- WHAT THE TASK REQUIRES:
Format the data below as a numbered list, skipping any blank lines and leaving out the pictures.

- RECORDS PROVIDED:

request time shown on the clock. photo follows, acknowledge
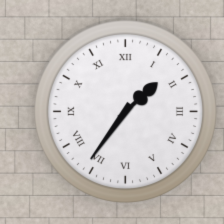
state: 1:36
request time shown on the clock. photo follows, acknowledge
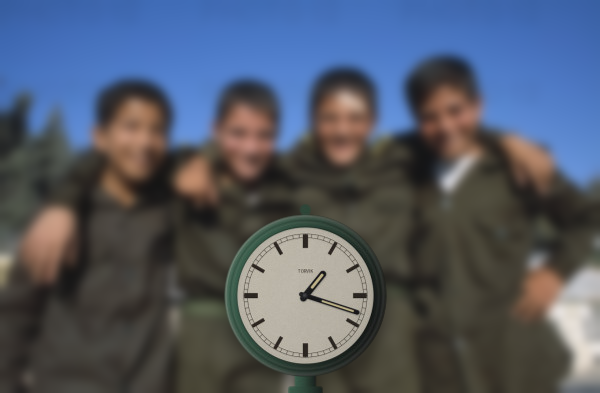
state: 1:18
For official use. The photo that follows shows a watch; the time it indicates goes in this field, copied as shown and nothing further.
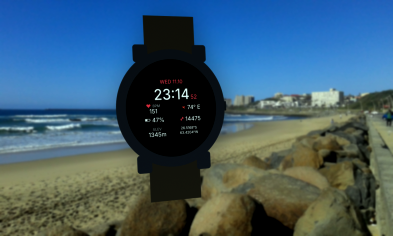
23:14
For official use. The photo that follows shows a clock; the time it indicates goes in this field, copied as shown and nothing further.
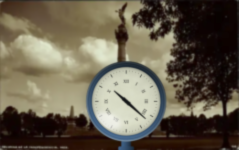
10:22
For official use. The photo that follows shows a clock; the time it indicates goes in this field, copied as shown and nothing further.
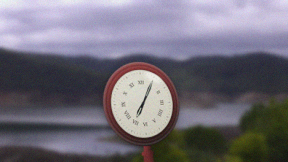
7:05
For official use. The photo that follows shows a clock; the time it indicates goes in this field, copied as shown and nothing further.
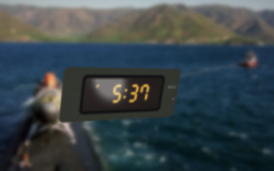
5:37
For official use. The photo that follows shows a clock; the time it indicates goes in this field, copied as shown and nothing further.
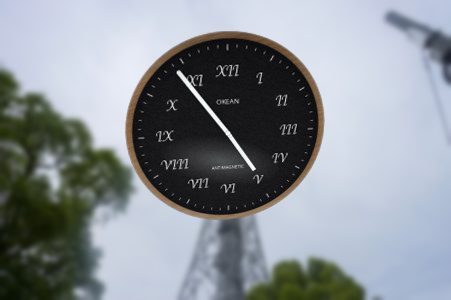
4:54
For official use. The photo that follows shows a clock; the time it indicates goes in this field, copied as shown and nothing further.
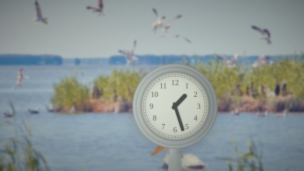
1:27
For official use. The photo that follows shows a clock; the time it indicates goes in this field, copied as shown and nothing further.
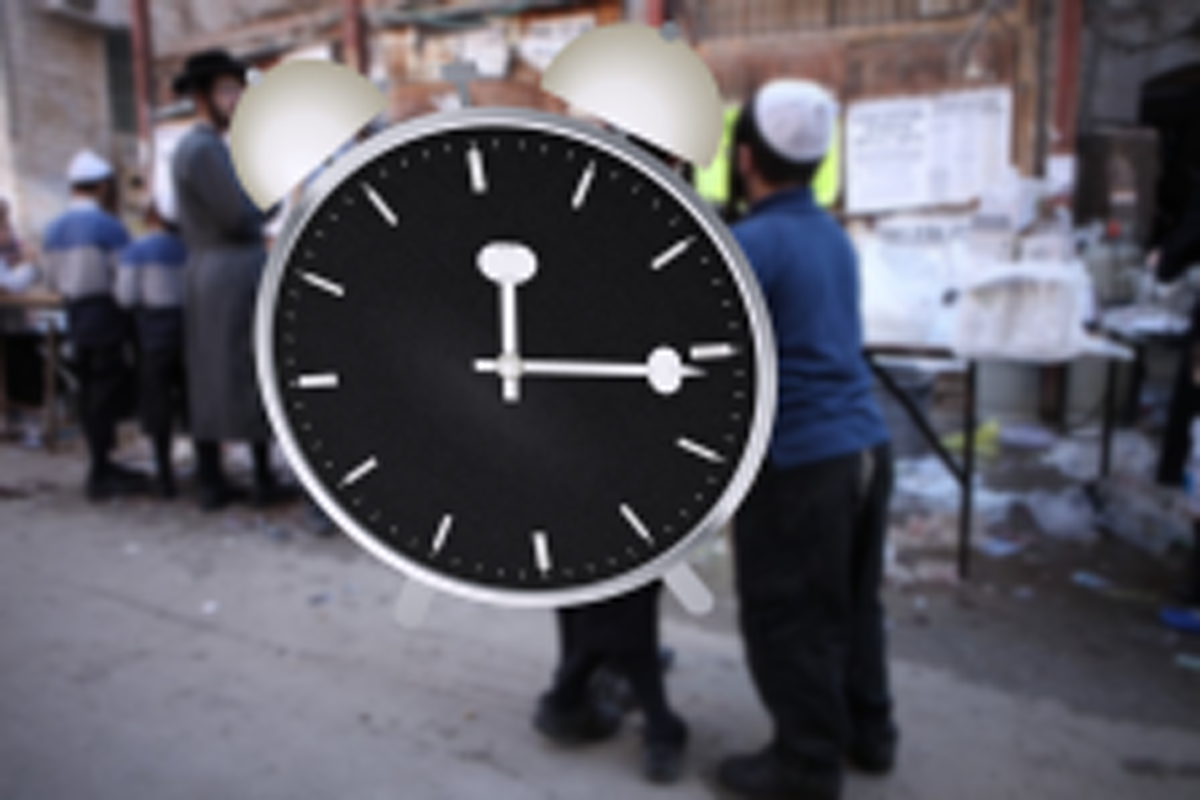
12:16
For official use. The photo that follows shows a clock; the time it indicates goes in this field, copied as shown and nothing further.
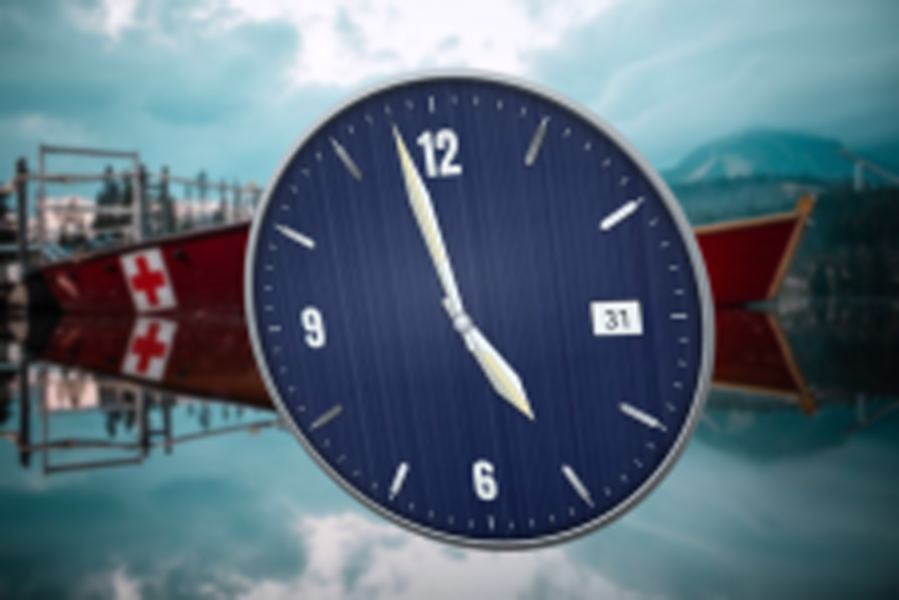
4:58
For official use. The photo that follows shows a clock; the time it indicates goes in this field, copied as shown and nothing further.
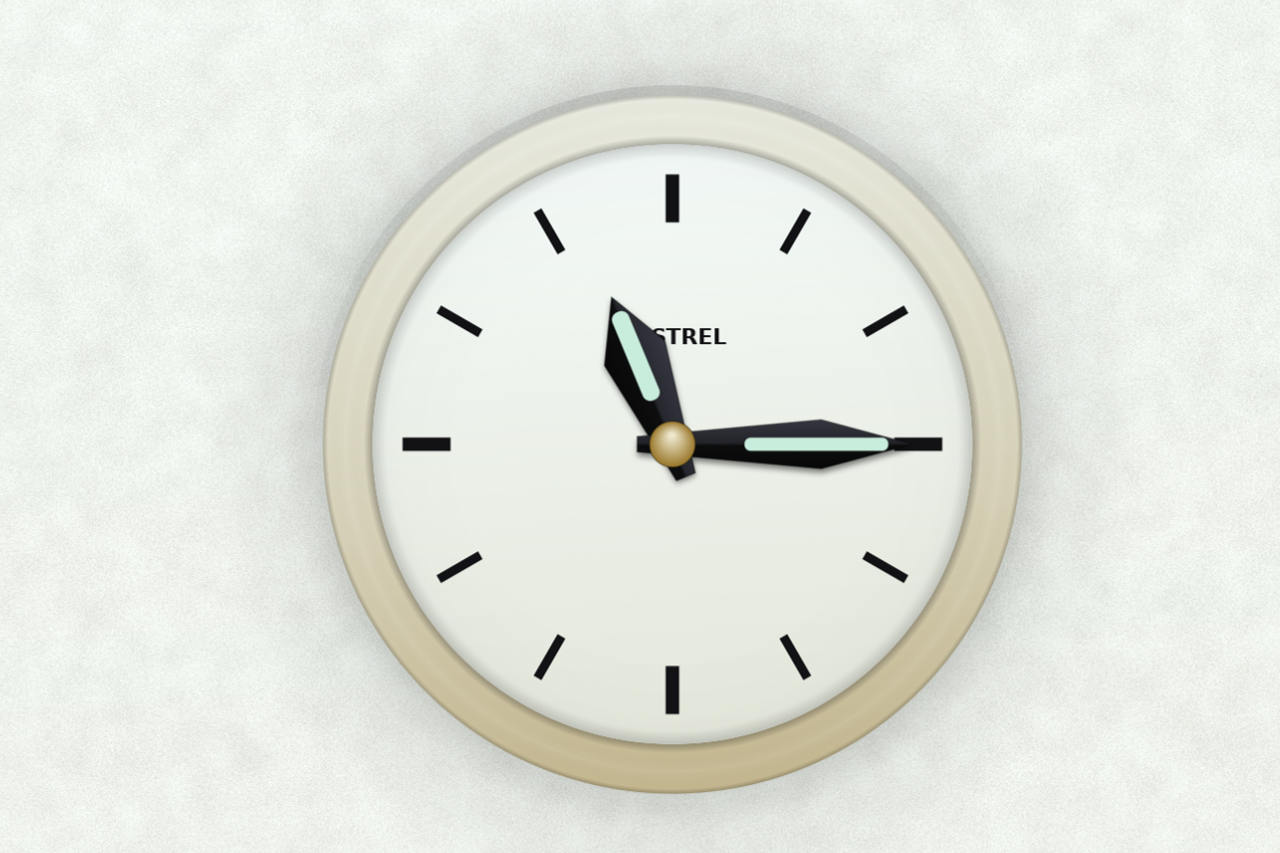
11:15
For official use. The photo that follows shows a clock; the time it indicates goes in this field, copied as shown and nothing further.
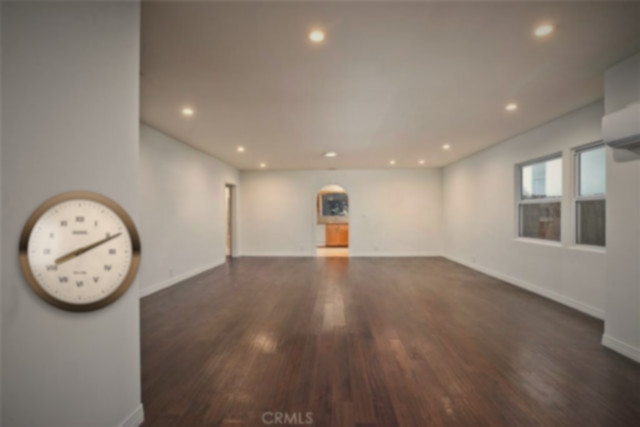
8:11
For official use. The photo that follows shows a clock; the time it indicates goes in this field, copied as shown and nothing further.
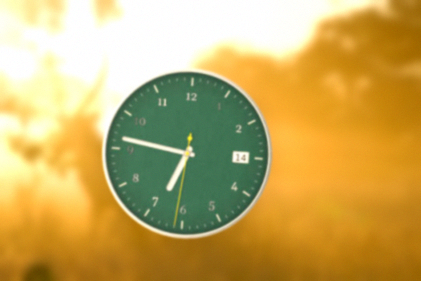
6:46:31
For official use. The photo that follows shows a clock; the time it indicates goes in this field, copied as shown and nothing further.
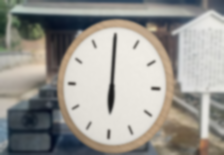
6:00
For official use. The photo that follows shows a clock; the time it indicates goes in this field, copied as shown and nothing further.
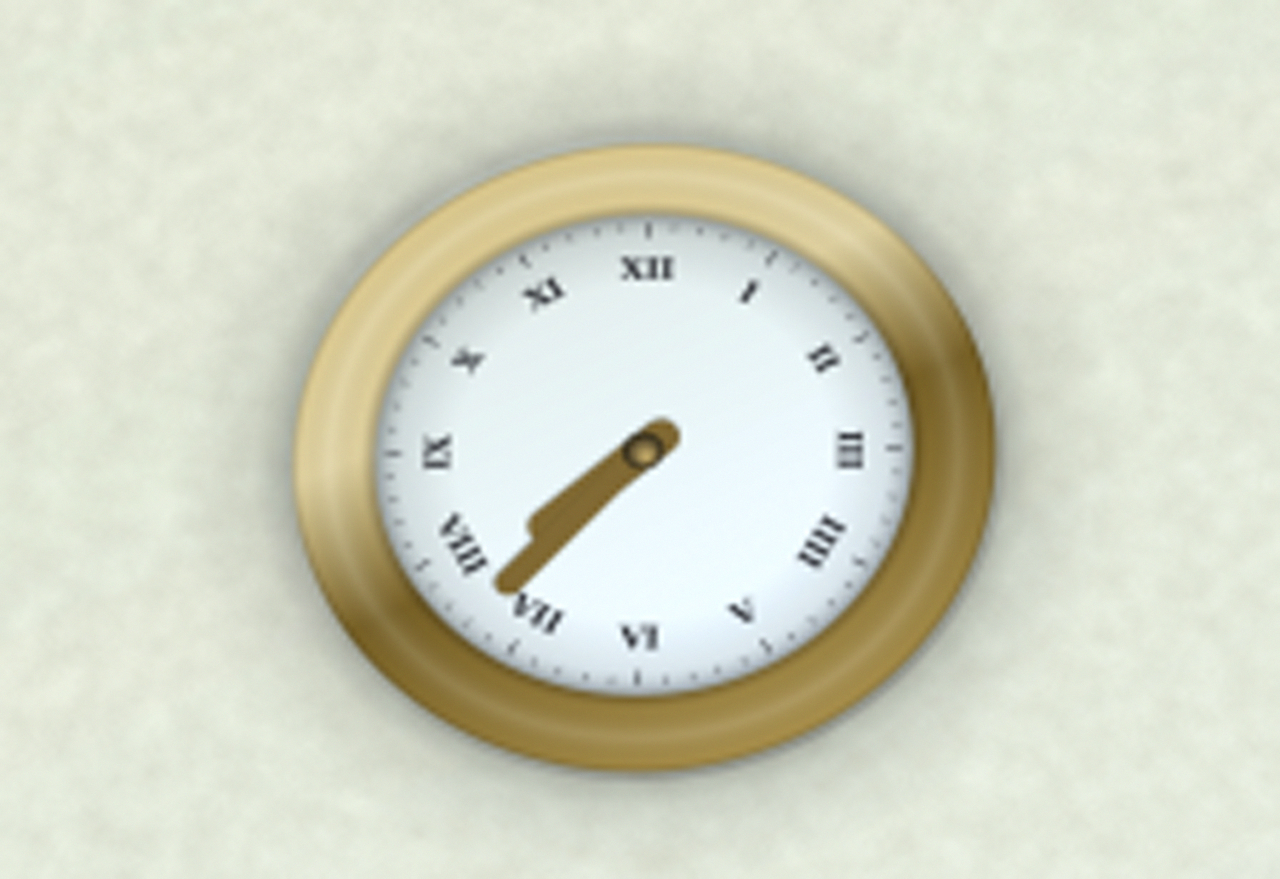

- PROBLEM SOLUTION:
1. request time shown on the clock. photo follows, acknowledge
2. state: 1:36
3. request time shown on the clock. photo follows, acknowledge
4. state: 1:18
5. For official use. The photo that follows shows a watch; the time it indicates goes in this field, copied as shown and nothing further.
6. 23:14
7. For official use. The photo that follows shows a clock; the time it indicates goes in this field, copied as shown and nothing further.
8. 10:22
9. For official use. The photo that follows shows a clock; the time it indicates goes in this field, copied as shown and nothing further.
10. 7:05
11. For official use. The photo that follows shows a clock; the time it indicates goes in this field, copied as shown and nothing further.
12. 5:37
13. For official use. The photo that follows shows a clock; the time it indicates goes in this field, copied as shown and nothing further.
14. 4:54
15. For official use. The photo that follows shows a clock; the time it indicates goes in this field, copied as shown and nothing further.
16. 1:27
17. For official use. The photo that follows shows a clock; the time it indicates goes in this field, copied as shown and nothing further.
18. 12:16
19. For official use. The photo that follows shows a clock; the time it indicates goes in this field, copied as shown and nothing further.
20. 4:58
21. For official use. The photo that follows shows a clock; the time it indicates goes in this field, copied as shown and nothing further.
22. 11:15
23. For official use. The photo that follows shows a clock; the time it indicates goes in this field, copied as shown and nothing further.
24. 8:11
25. For official use. The photo that follows shows a clock; the time it indicates goes in this field, copied as shown and nothing further.
26. 6:46:31
27. For official use. The photo that follows shows a clock; the time it indicates goes in this field, copied as shown and nothing further.
28. 6:00
29. For official use. The photo that follows shows a clock; the time it indicates goes in this field, copied as shown and nothing further.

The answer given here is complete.